Komen has faced some criticism for legal action against other organizations using the phrase "for the cure" in their names. An August 2010 Wall Street Journal article detailed a case in which Komen told the organization Uniting Against Lung Cancer no longer to use the name "Kites for the Cure" for its annual fund-raising event. Komen also wrote to the organization to warn it "against any use of pink in conjunction with 'cure.'" More than 100 small charities have received legal opposition from Komen after using "for the cure" in their names. Among the offending organizations and events were "Par for the Cure," "Surfing for a Cure," "Cupcakes for a Cure," and "Mush for the Cure".

Komen says that the organization protects its trademarks as a matter of financial stewardship to prevent confusion among donors.

Komen stated that enforcement is necessary to prevent brand dilution and donor confusion. The organization holds over 130 registered trademarks and generally seeks out-of-court resolutions through cease-and-desist letters and coexistence agreements.

===Relationship with Planned Parenthood===
Komen funded breast health programs for underserved women through third-party organizations, including some services at Planned Parenthood.
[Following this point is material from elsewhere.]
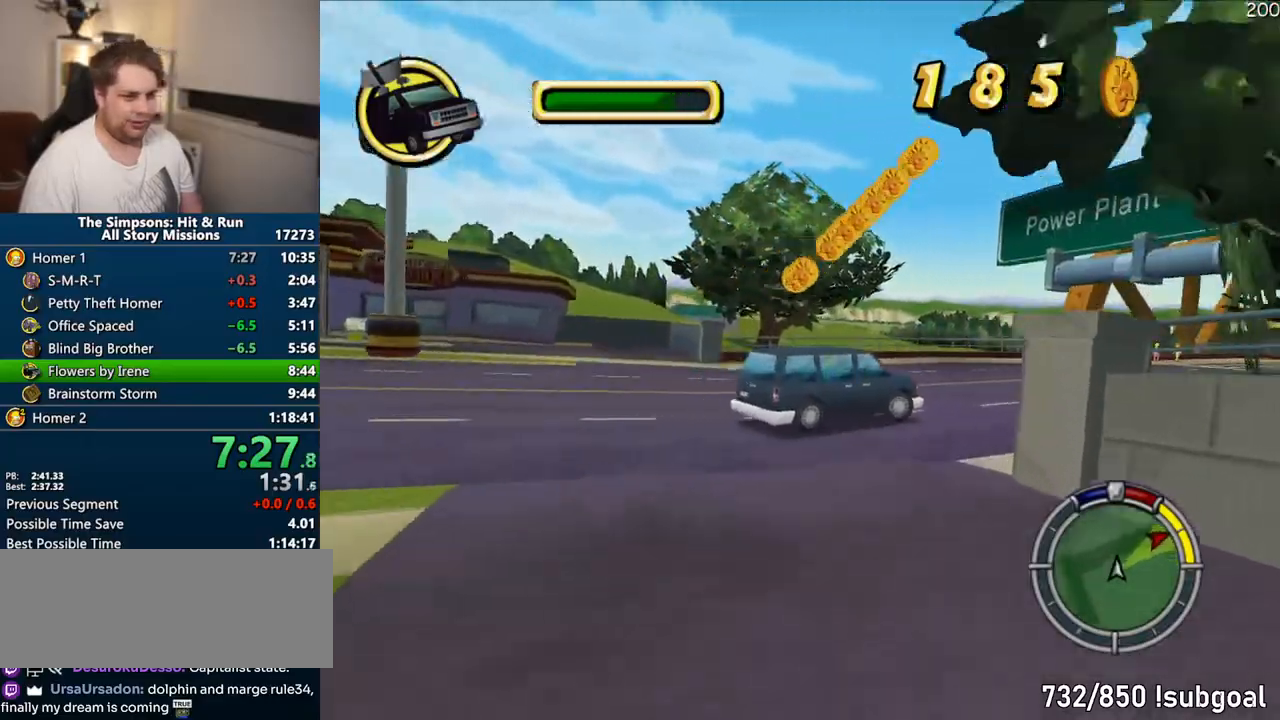
{"buttons": ["CROSS"], "right_stick": "center", "events": []}
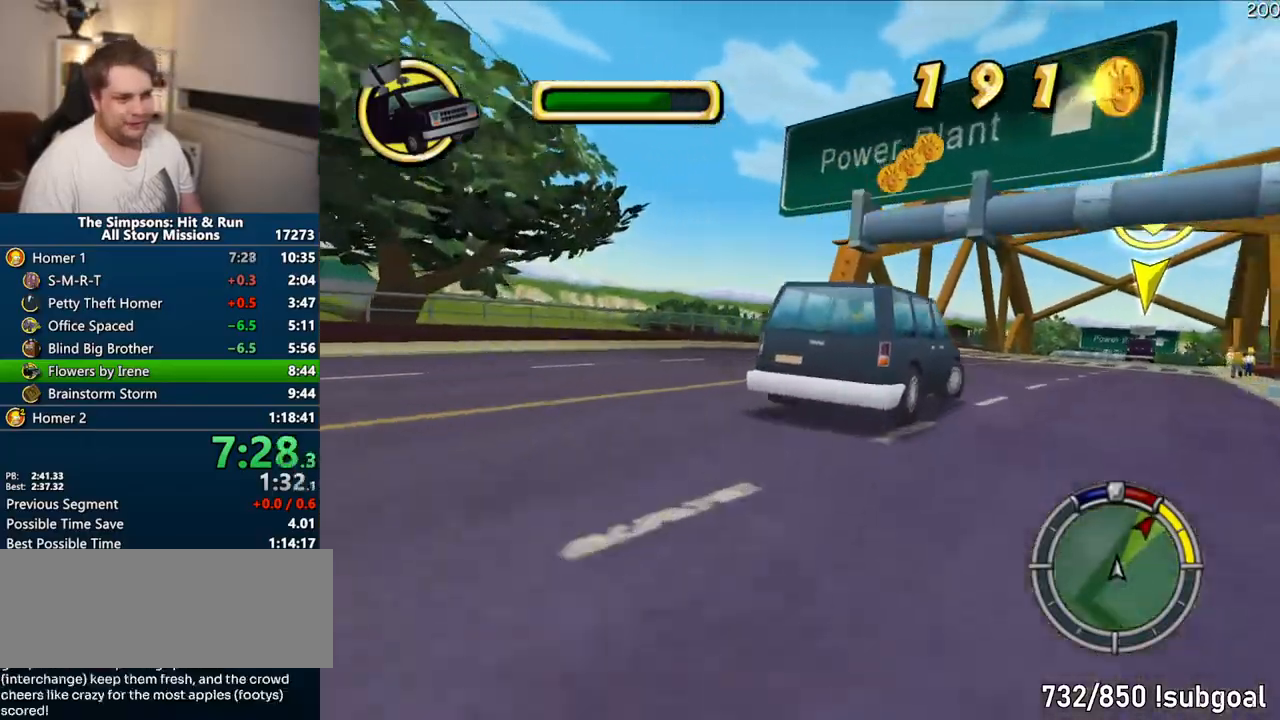
{"buttons": ["CROSS"], "right_stick": "center", "events": []}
Beginning in 2007, Komen granted money to pay for 170,000 clinical breast exams and 6,400 mammogram referrals through the Planned Parenthood Federation of America and affiliates. Komen had said its affiliates provide funds for breast cancer screening, education, and treatment programs in dozens of communities where Planned Parenthood is the only place poor, uninsured or under-insured women can receive these services. Planned Parenthood clinics do not perform mammograms, instead making referrals for their patients to sites that do them.

On January 31, 2012, Komen stopped funding exams provided by Planned Parenthood, citing a congressional investigation by Representative Cliff Stearns and a newly created internal rule about not funding organizations under federal, state, or local investigation. While conservative religious and anti-abortion groups applauded the move, it was denounced by several editorials, women's health advocacy groups, and politicians.
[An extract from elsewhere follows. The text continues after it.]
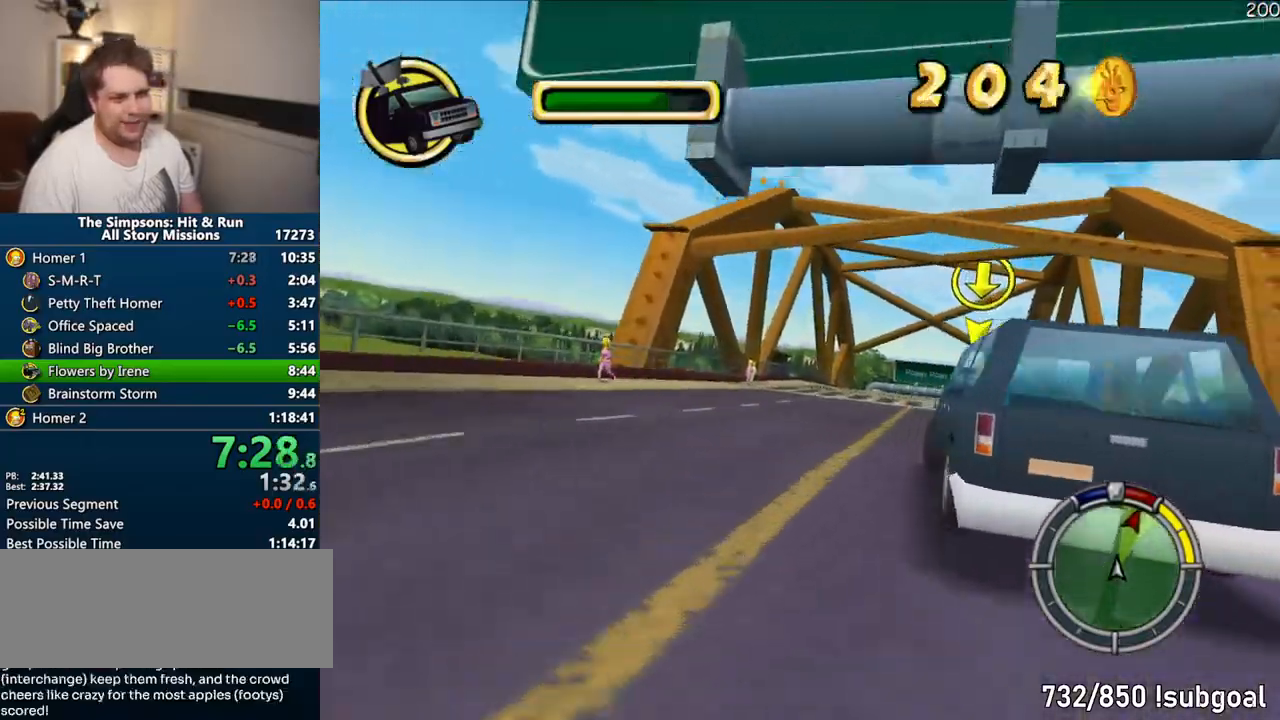
{"buttons": ["CROSS"], "right_stick": "center", "events": []}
In the 24 hours after the news broke, Planned Parenthood received more than $400,000 from 6,000 donors, followed by pledges of a $250,000 matching grant from New York City Mayor Michael Bloomberg and a $250,000 gift from a foundation run by the CEO of Bonanza Oil Co. in Dallas to replace the lost funding.

Four days later, Komen's board of directors reversed the decision and announced that it would amend the policy to "make clear that disqualifying investigations must be criminal and conclusive in nature and not political.". Several top-level staff members resigned from Komen during the controversy. In August 2012, Brinker announced she would leave her CEO role.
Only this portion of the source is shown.